Do this:
Please return the lines of all the items below as a JSON list of strings, one string per line, with blank lines skipped and the pictures left out.

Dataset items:

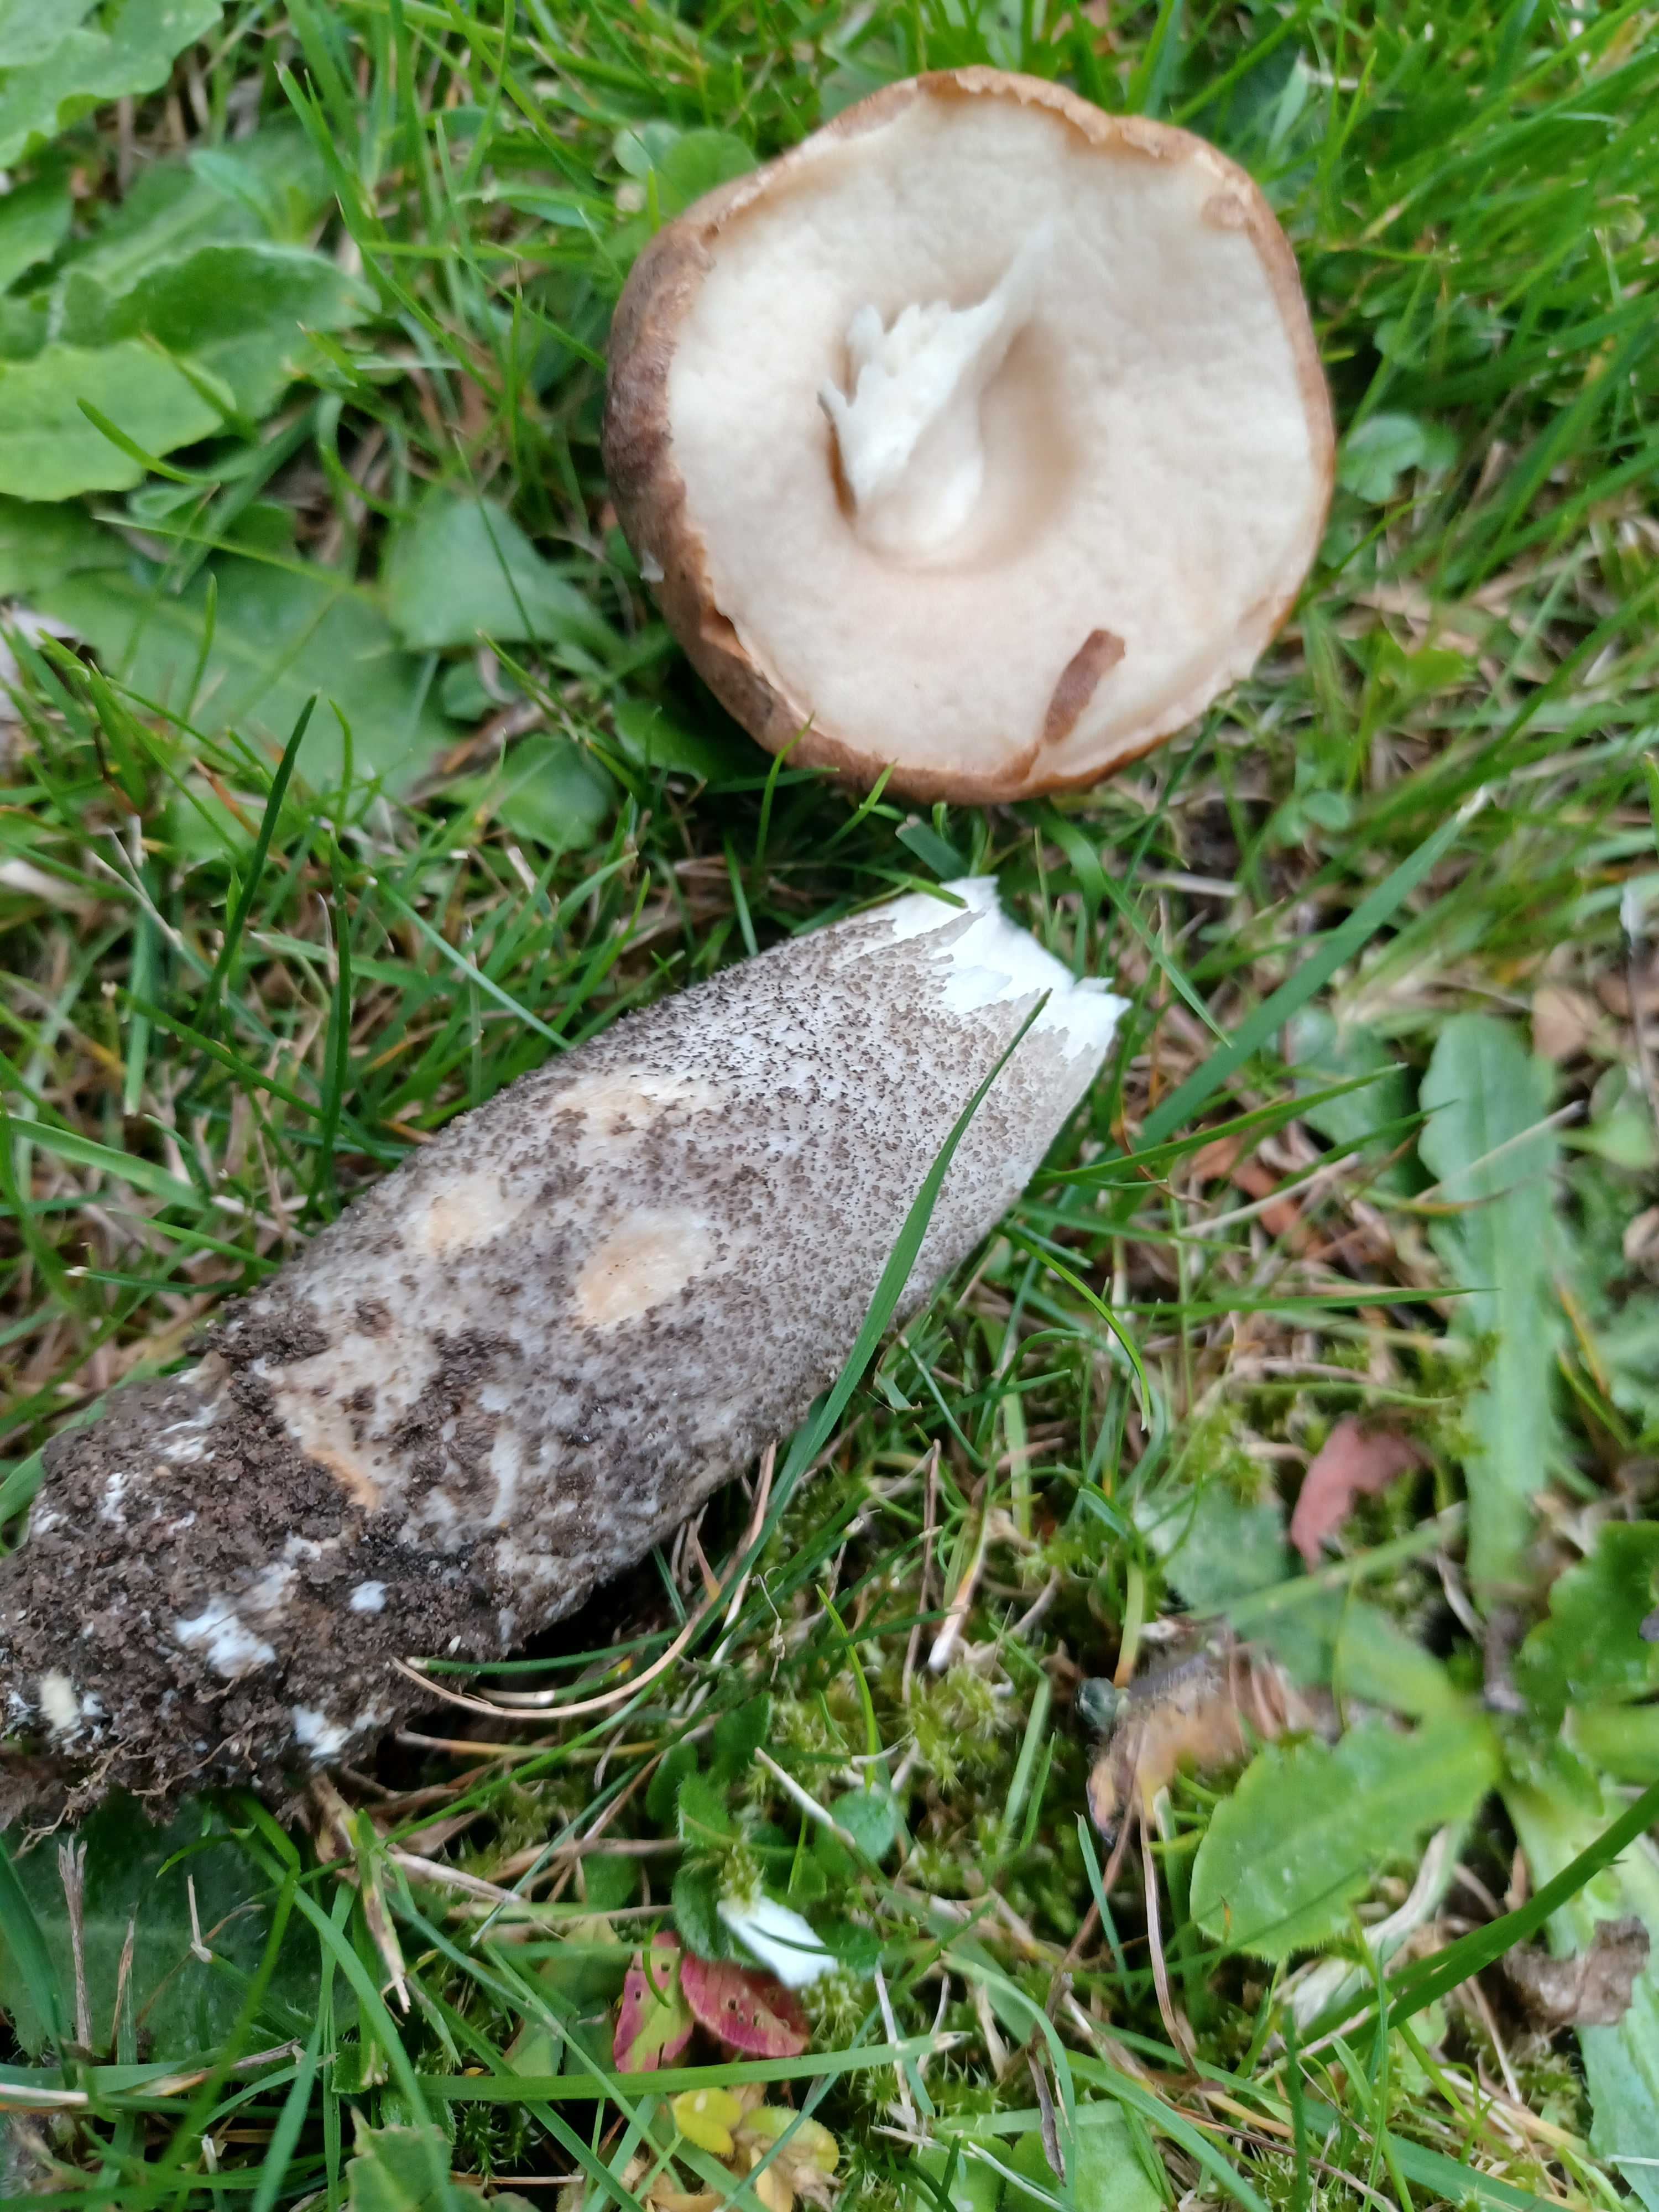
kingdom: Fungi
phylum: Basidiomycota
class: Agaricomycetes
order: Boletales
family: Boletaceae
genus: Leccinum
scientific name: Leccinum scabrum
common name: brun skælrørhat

Answer to this problem:
[
  "kingdom: Fungi",
  "phylum: Basidiomycota",
  "class: Agaricomycetes",
  "order: Boletales",
  "family: Boletaceae",
  "genus: Leccinum",
  "scientific name: Leccinum scabrum",
  "common name: brun skælrørhat"
]